__REQUIRED WORK__
Repeat the data as given. Images do not go in the copy.

__EXERCISE DATA__

------------------------------------------------------------

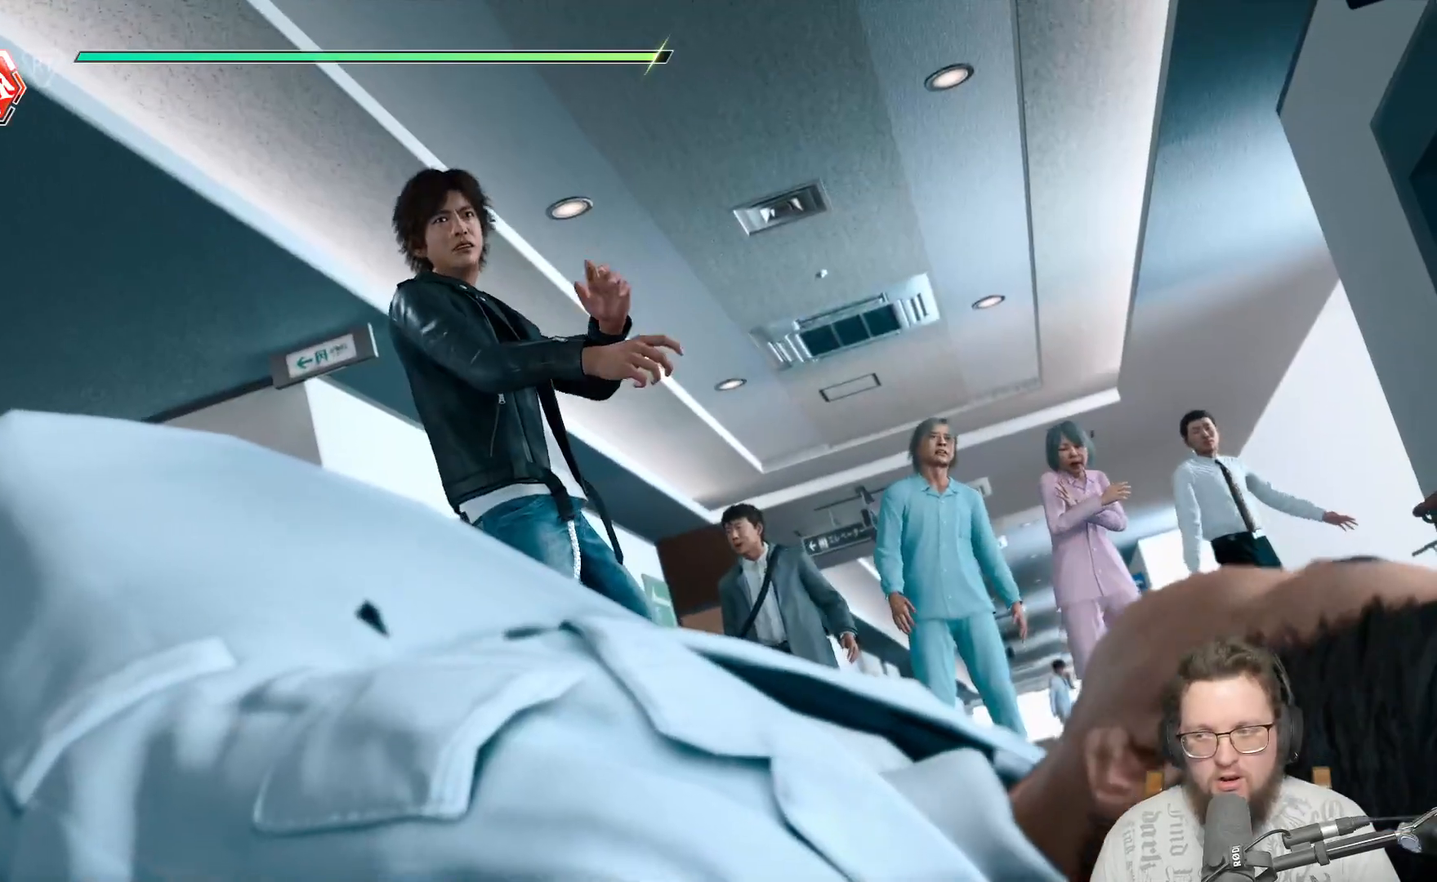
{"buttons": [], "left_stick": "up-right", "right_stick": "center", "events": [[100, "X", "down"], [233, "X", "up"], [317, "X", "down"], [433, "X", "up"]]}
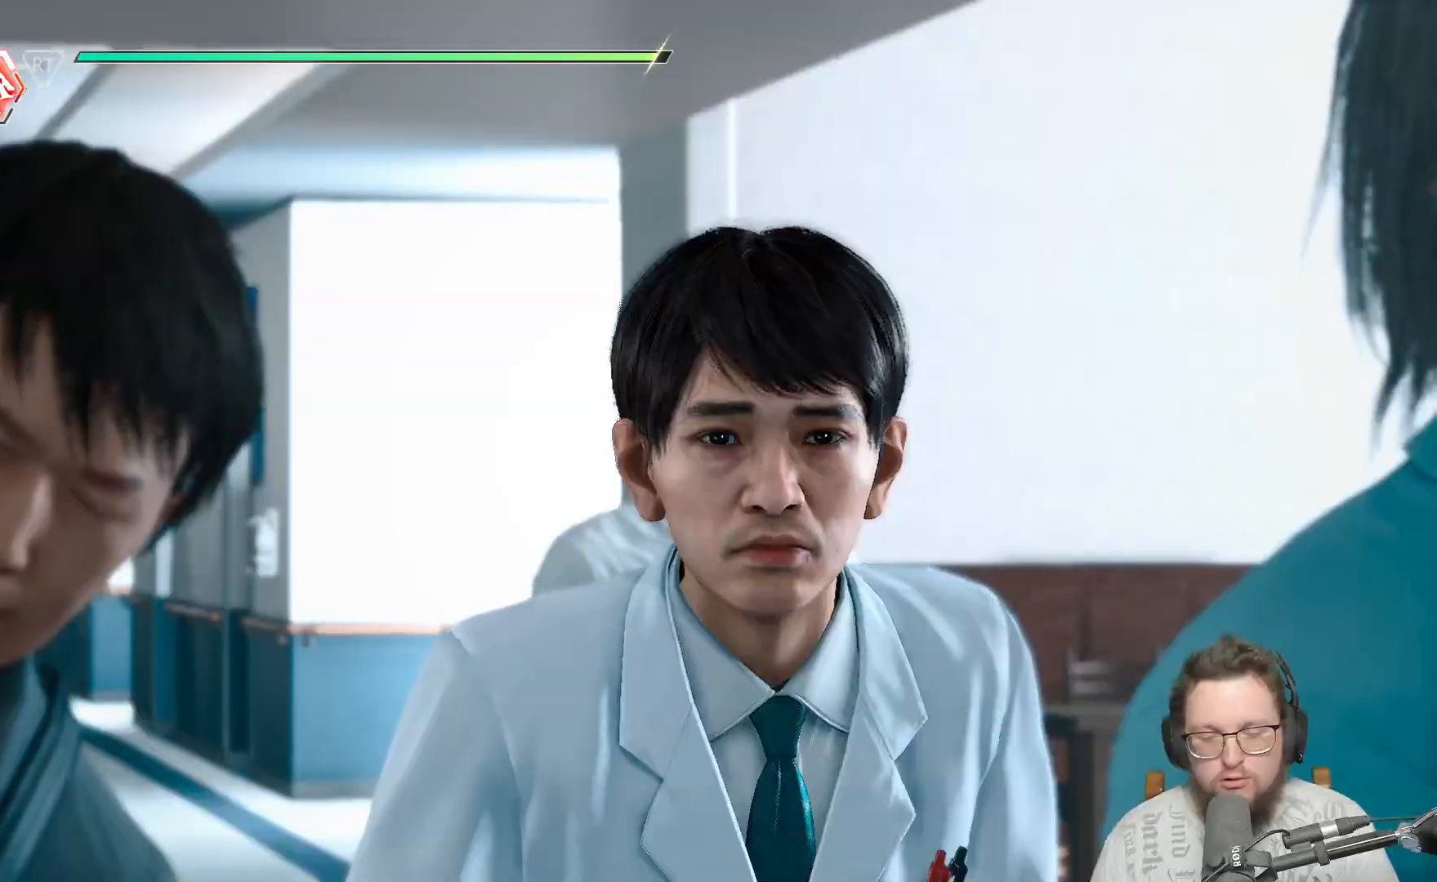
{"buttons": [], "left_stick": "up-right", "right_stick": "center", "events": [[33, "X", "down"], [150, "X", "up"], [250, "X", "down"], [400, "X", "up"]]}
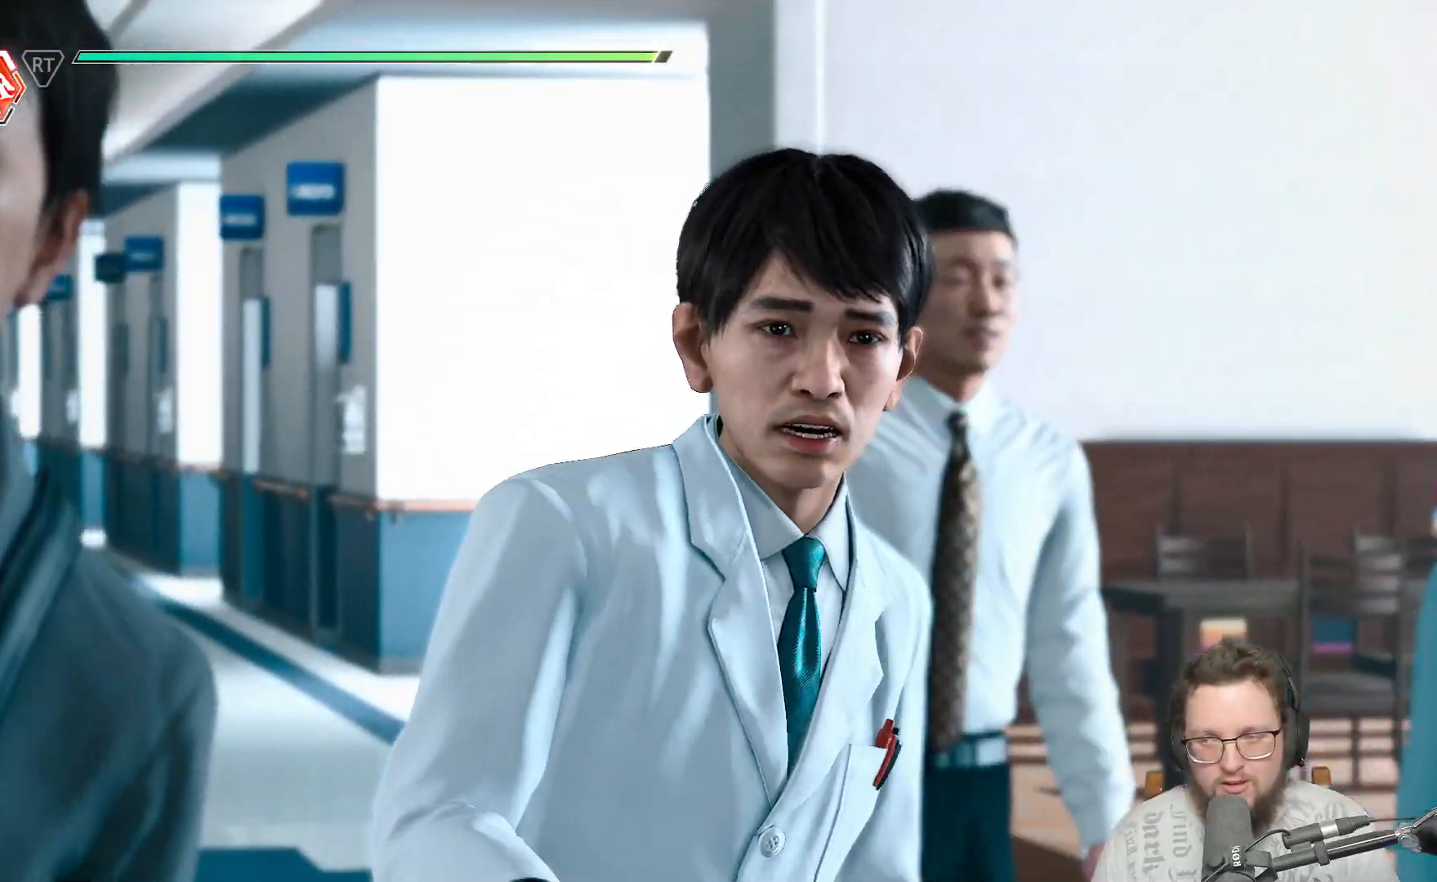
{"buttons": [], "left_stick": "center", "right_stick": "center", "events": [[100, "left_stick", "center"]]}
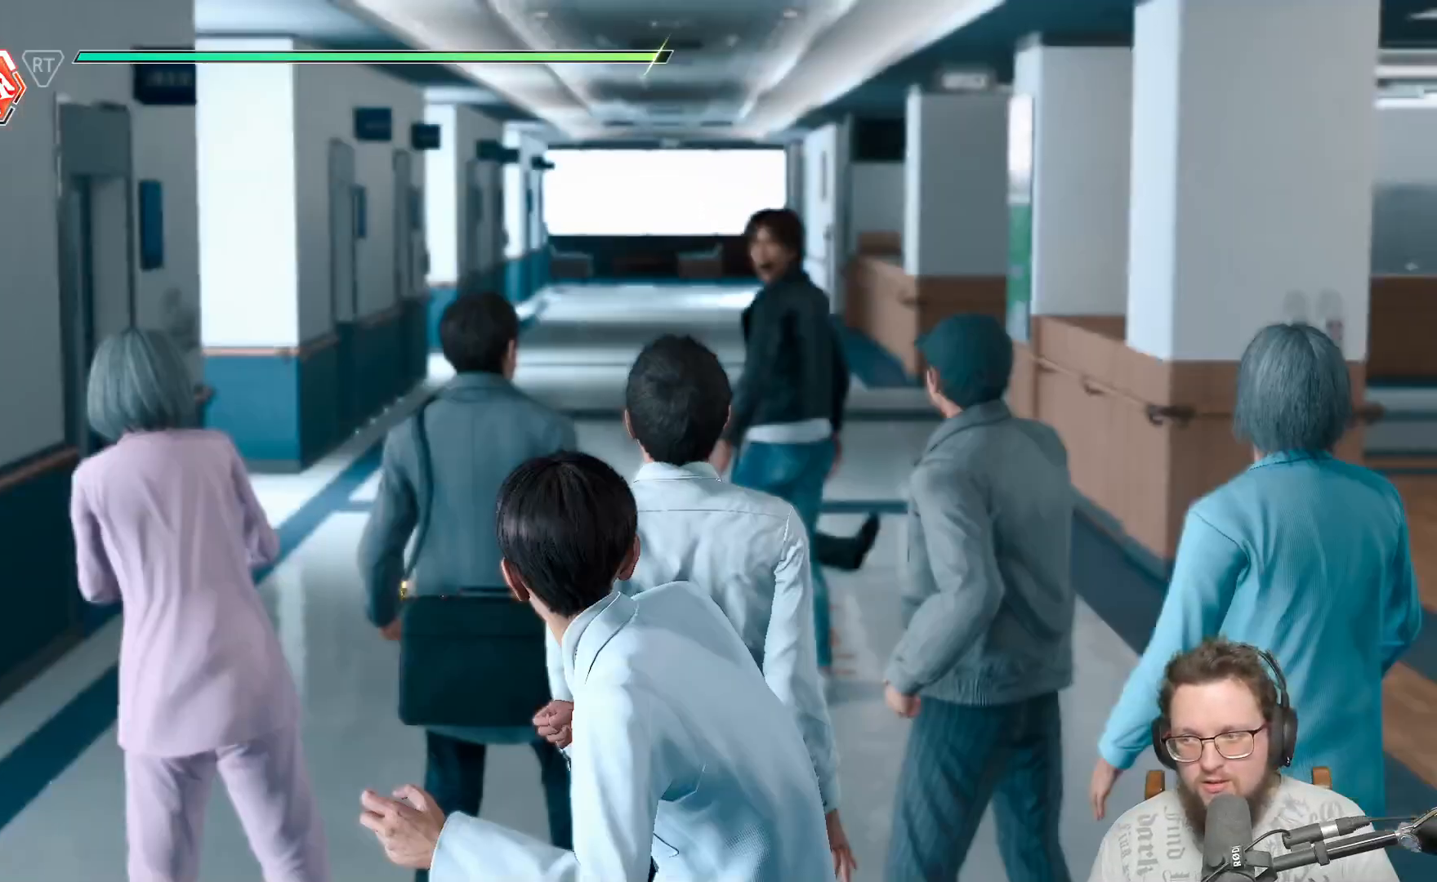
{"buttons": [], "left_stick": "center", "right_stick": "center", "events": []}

------------------------------------------------------------

__REPLY TO THE EXERCISE__
{"buttons": [], "left_stick": "up-right", "right_stick": "center", "events": [[100, "X", "down"], [233, "X", "up"], [317, "X", "down"], [433, "X", "up"]]}
{"buttons": [], "left_stick": "up-right", "right_stick": "center", "events": [[33, "X", "down"], [150, "X", "up"], [250, "X", "down"], [400, "X", "up"]]}
{"buttons": [], "left_stick": "center", "right_stick": "center", "events": [[100, "left_stick", "center"]]}
{"buttons": [], "left_stick": "center", "right_stick": "center", "events": []}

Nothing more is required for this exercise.